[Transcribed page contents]

++++

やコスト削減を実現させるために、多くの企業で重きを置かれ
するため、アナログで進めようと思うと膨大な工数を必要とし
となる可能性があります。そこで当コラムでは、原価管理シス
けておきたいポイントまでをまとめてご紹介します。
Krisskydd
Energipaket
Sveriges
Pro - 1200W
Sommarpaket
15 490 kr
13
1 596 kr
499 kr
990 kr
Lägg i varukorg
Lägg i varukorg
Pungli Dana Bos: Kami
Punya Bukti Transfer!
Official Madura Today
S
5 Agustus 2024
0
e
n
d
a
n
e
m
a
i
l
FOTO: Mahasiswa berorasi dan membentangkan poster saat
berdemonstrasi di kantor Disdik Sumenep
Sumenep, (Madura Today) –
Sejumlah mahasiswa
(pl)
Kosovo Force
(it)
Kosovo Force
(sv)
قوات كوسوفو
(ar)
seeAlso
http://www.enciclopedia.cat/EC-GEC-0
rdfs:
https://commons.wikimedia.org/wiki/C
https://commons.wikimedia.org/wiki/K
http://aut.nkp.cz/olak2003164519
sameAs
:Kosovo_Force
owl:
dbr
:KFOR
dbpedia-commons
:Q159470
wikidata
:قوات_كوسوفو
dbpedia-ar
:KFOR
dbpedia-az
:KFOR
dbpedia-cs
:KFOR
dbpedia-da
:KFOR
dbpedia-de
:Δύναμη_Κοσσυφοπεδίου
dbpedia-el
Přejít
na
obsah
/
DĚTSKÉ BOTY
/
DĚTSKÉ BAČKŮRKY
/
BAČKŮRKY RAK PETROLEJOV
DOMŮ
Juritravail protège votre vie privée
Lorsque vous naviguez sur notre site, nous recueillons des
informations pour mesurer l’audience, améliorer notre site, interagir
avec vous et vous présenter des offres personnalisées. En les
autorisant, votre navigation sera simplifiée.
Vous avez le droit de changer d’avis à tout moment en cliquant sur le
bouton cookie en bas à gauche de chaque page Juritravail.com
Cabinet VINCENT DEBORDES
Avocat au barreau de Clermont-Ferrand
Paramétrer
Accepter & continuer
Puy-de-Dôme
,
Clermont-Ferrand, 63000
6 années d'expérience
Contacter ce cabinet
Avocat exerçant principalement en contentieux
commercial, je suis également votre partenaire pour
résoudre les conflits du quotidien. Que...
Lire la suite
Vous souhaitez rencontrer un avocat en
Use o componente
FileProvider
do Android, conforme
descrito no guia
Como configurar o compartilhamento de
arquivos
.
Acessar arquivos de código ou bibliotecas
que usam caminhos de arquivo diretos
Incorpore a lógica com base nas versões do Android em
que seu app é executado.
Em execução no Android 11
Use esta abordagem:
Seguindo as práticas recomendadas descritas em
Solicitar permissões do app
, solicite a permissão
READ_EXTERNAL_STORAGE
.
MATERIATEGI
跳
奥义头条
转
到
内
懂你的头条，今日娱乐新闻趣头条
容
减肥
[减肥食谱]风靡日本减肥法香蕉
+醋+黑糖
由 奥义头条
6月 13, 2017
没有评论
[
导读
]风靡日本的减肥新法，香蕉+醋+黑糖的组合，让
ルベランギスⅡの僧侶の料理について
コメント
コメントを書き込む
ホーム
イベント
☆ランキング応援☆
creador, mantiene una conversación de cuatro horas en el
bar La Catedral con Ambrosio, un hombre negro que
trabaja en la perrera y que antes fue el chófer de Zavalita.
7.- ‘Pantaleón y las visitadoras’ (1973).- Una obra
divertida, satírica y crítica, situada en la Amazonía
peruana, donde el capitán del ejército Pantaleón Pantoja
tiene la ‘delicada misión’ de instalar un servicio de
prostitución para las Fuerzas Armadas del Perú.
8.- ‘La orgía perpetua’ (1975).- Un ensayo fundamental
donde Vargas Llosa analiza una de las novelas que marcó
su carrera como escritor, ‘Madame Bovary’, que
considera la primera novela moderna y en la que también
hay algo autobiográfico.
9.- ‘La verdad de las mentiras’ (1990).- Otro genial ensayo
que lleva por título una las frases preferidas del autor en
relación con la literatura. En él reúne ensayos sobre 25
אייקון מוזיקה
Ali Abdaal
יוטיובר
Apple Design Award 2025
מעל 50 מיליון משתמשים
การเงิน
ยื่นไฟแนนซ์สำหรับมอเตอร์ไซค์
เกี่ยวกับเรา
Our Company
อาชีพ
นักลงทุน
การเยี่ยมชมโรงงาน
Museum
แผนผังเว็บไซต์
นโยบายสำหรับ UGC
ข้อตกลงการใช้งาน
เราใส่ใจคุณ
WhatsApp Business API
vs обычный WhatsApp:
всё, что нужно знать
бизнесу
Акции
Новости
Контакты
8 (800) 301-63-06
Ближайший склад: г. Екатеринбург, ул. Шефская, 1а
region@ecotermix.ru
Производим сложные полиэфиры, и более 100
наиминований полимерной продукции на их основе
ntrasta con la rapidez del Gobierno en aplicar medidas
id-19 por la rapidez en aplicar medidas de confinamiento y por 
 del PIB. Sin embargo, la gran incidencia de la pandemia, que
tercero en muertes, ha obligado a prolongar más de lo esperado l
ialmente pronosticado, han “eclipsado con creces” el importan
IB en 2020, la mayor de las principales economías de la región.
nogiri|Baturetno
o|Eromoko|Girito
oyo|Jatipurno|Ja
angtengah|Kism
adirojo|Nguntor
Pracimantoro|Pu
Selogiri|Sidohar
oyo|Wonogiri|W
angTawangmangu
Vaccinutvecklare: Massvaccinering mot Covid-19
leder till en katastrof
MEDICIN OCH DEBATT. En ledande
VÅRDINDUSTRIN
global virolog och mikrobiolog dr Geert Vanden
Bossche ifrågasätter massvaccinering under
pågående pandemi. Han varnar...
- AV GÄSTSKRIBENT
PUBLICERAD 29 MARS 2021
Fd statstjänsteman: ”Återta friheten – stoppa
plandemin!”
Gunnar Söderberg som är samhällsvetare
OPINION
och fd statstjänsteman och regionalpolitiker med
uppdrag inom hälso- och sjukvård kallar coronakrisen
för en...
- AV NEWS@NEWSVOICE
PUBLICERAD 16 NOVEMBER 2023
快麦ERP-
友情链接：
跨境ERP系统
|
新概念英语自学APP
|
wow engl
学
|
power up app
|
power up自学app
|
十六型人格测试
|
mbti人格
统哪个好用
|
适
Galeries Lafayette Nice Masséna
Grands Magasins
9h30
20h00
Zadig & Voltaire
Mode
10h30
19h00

++++

[Task objective] So that the data stays intact, repeat all of it exactly.

[Solution for this task]
やコスト削減を実現させるために、多くの企業で重きを置かれ
するため、アナログで進めようと思うと膨大な工数を必要とし
となる可能性があります。そこで当コラムでは、原価管理シス
けておきたいポイントまでをまとめてご紹介します。
Krisskydd
Energipaket
Sveriges
Pro - 1200W
Sommarpaket
15 490 kr
13
1 596 kr
499 kr
990 kr
Lägg i varukorg
Lägg i varukorg
Pungli Dana Bos: Kami
Punya Bukti Transfer!
Official Madura Today
S
5 Agustus 2024
0
e
n
d
a
n
e
m
a
i
l
FOTO: Mahasiswa berorasi dan membentangkan poster saat
berdemonstrasi di kantor Disdik Sumenep
Sumenep, (Madura Today) –
Sejumlah mahasiswa
(pl)
Kosovo Force
(it)
Kosovo Force
(sv)
قوات كوسوفو
(ar)
seeAlso
http://www.enciclopedia.cat/EC-GEC-0
rdfs:
https://commons.wikimedia.org/wiki/C
https://commons.wikimedia.org/wiki/K
http://aut.nkp.cz/olak2003164519
sameAs
:Kosovo_Force
owl:
dbr
:KFOR
dbpedia-commons
:Q159470
wikidata
:قوات_كوسوفو
dbpedia-ar
:KFOR
dbpedia-az
:KFOR
dbpedia-cs
:KFOR
dbpedia-da
:KFOR
dbpedia-de
:Δύναμη_Κοσσυφοπεδίου
dbpedia-el
Přejít
na
obsah
/
DĚTSKÉ BOTY
/
DĚTSKÉ BAČKŮRKY
/
BAČKŮRKY RAK PETROLEJOV
DOMŮ
Juritravail protège votre vie privée
Lorsque vous naviguez sur notre site, nous recueillons des
informations pour mesurer l’audience, améliorer notre site, interagir
avec vous et vous présenter des offres personnalisées. En les
autorisant, votre navigation sera simplifiée.
Vous avez le droit de changer d’avis à tout moment en cliquant sur le
bouton cookie en bas à gauche de chaque page Juritravail.com
Cabinet VINCENT DEBORDES
Avocat au barreau de Clermont-Ferrand
Paramétrer
Accepter & continuer
Puy-de-Dôme
,
Clermont-Ferrand, 63000
6 années d'expérience
Contacter ce cabinet
Avocat exerçant principalement en contentieux
commercial, je suis également votre partenaire pour
résoudre les conflits du quotidien. Que...
Lire la suite
Vous souhaitez rencontrer un avocat en
Use o componente
FileProvider
do Android, conforme
descrito no guia
Como configurar o compartilhamento de
arquivos
.
Acessar arquivos de código ou bibliotecas
que usam caminhos de arquivo diretos
Incorpore a lógica com base nas versões do Android em
que seu app é executado.
Em execução no Android 11
Use esta abordagem:
Seguindo as práticas recomendadas descritas em
Solicitar permissões do app
, solicite a permissão
READ_EXTERNAL_STORAGE
.
MATERIATEGI
跳
奥义头条
转
到
内
懂你的头条，今日娱乐新闻趣头条
容
减肥
[减肥食谱]风靡日本减肥法香蕉
+醋+黑糖
由 奥义头条
6月 13, 2017
没有评论
[
导读
]风靡日本的减肥新法，香蕉+醋+黑糖的组合，让
ルベランギスⅡの僧侶の料理について
コメント
コメントを書き込む
ホーム
イベント
☆ランキング応援☆
creador, mantiene una conversación de cuatro horas en el
bar La Catedral con Ambrosio, un hombre negro que
trabaja en la perrera y que antes fue el chófer de Zavalita.
7.- ‘Pantaleón y las visitadoras’ (1973).- Una obra
divertida, satírica y crítica, situada en la Amazonía
peruana, donde el capitán del ejército Pantaleón Pantoja
tiene la ‘delicada misión’ de instalar un servicio de
prostitución para las Fuerzas Armadas del Perú.
8.- ‘La orgía perpetua’ (1975).- Un ensayo fundamental
donde Vargas Llosa analiza una de las novelas que marcó
su carrera como escritor, ‘Madame Bovary’, que
considera la primera novela moderna y en la que también
hay algo autobiográfico.
9.- ‘La verdad de las mentiras’ (1990).- Otro genial ensayo
que lleva por título una las frases preferidas del autor en
relación con la literatura. En él reúne ensayos sobre 25
אייקון מוזיקה
Ali Abdaal
יוטיובר
Apple Design Award 2025
מעל 50 מיליון משתמשים
การเงิน
ยื่นไฟแนนซ์สำหรับมอเตอร์ไซค์
เกี่ยวกับเรา
Our Company
อาชีพ
นักลงทุน
การเยี่ยมชมโรงงาน
Museum
แผนผังเว็บไซต์
นโยบายสำหรับ UGC
ข้อตกลงการใช้งาน
เราใส่ใจคุณ
WhatsApp Business API
vs обычный WhatsApp:
всё, что нужно знать
бизнесу
Акции
Новости
Контакты
8 (800) 301-63-06
Ближайший склад: г. Екатеринбург, ул. Шефская, 1а
region@ecotermix.ru
Производим сложные полиэфиры, и более 100
наиминований полимерной продукции на их основе
ntrasta con la rapidez del Gobierno en aplicar medidas
id-19 por la rapidez en aplicar medidas de confinamiento y por 
 del PIB. Sin embargo, la gran incidencia de la pandemia, que
tercero en muertes, ha obligado a prolongar más de lo esperado l
ialmente pronosticado, han “eclipsado con creces” el importan
IB en 2020, la mayor de las principales economías de la región.
nogiri|Baturetno
o|Eromoko|Girito
oyo|Jatipurno|Ja
angtengah|Kism
adirojo|Nguntor
Pracimantoro|Pu
Selogiri|Sidohar
oyo|Wonogiri|W
angTawangmangu
Vaccinutvecklare: Massvaccinering mot Covid-19
leder till en katastrof
MEDICIN OCH DEBATT. En ledande
VÅRDINDUSTRIN
global virolog och mikrobiolog dr Geert Vanden
Bossche ifrågasätter massvaccinering under
pågående pandemi. Han varnar...
- AV GÄSTSKRIBENT
PUBLICERAD 29 MARS 2021
Fd statstjänsteman: ”Återta friheten – stoppa
plandemin!”
Gunnar Söderberg som är samhällsvetare
OPINION
och fd statstjänsteman och regionalpolitiker med
uppdrag inom hälso- och sjukvård kallar coronakrisen
för en...
- AV NEWS@NEWSVOICE
PUBLICERAD 16 NOVEMBER 2023
快麦ERP-
友情链接：
跨境ERP系统
|
新概念英语自学APP
|
wow engl
学
|
power up app
|
power up自学app
|
十六型人格测试
|
mbti人格
统哪个好用
|
适
Galeries Lafayette Nice Masséna
Grands Magasins
9h30
20h00
Zadig & Voltaire
Mode
10h30
19h00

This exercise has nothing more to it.